┏━━
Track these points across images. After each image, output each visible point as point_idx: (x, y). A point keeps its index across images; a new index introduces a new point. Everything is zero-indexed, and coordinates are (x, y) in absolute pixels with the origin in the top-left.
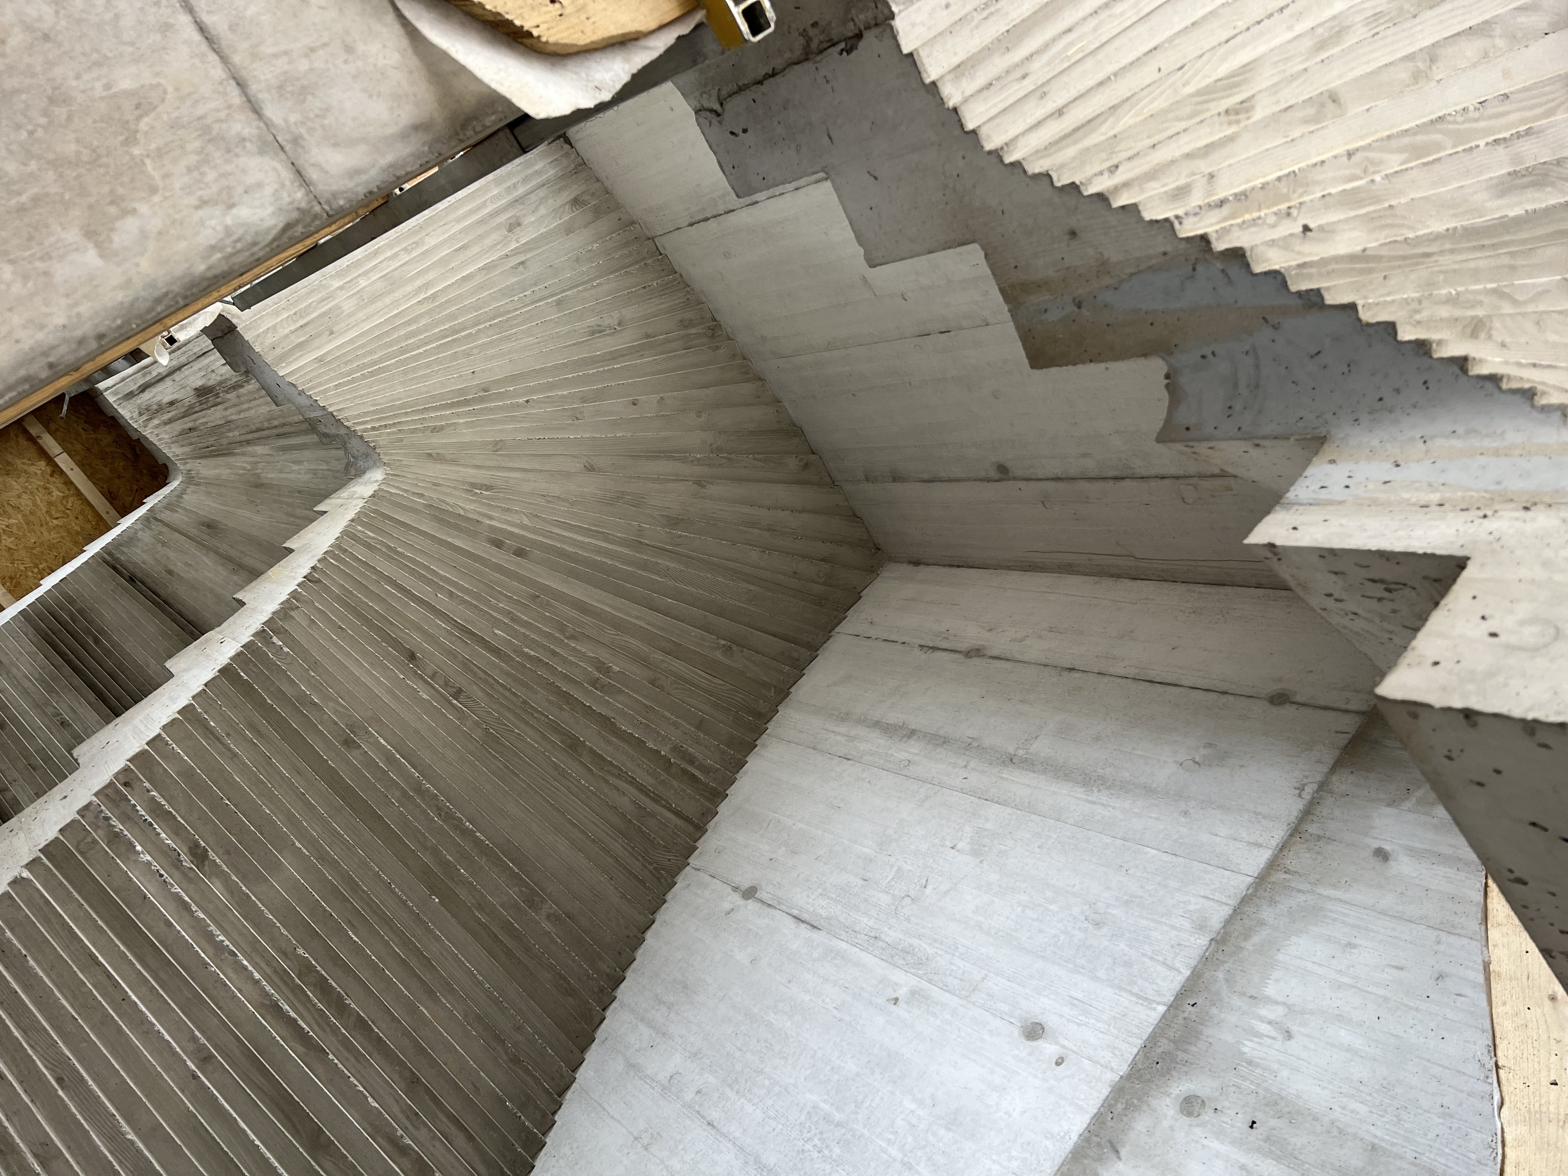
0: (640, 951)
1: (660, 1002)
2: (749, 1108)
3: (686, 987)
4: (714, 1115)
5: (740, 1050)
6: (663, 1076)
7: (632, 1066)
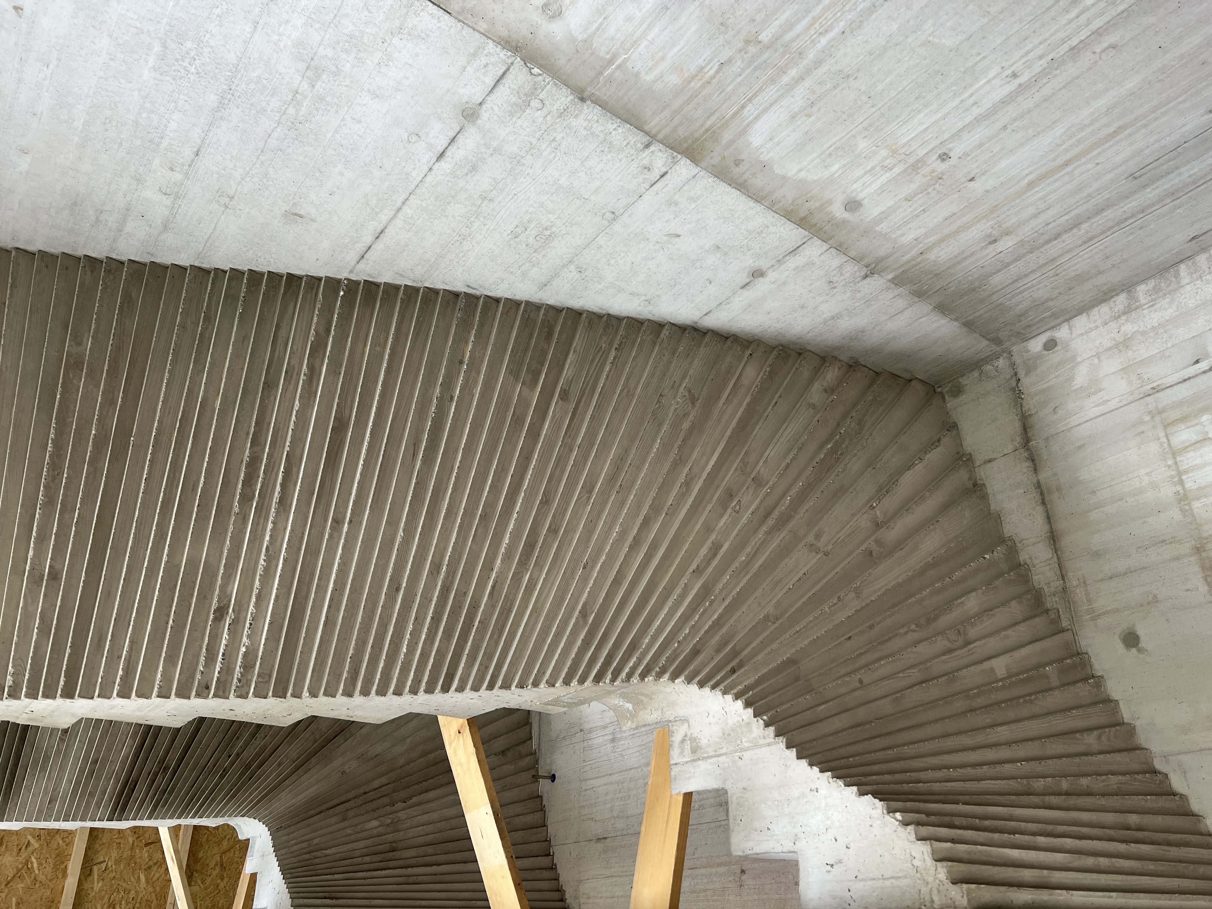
0: (52, 250)
1: (97, 220)
2: (173, 125)
3: (75, 204)
4: (188, 152)
5: (121, 144)
6: (167, 201)
7: (166, 227)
┗━━
### REQUIREMENT:
Without including any pictures, set down word for word every line from the one containing "0: (640, 951)" through the last line of the material.

### OUTPUT:
0: (640, 951)
1: (660, 1002)
2: (749, 1108)
3: (686, 987)
4: (714, 1115)
5: (740, 1050)
6: (663, 1076)
7: (632, 1066)
0: (52, 250)
1: (97, 220)
2: (173, 125)
3: (75, 204)
4: (188, 152)
5: (121, 144)
6: (167, 201)
7: (166, 227)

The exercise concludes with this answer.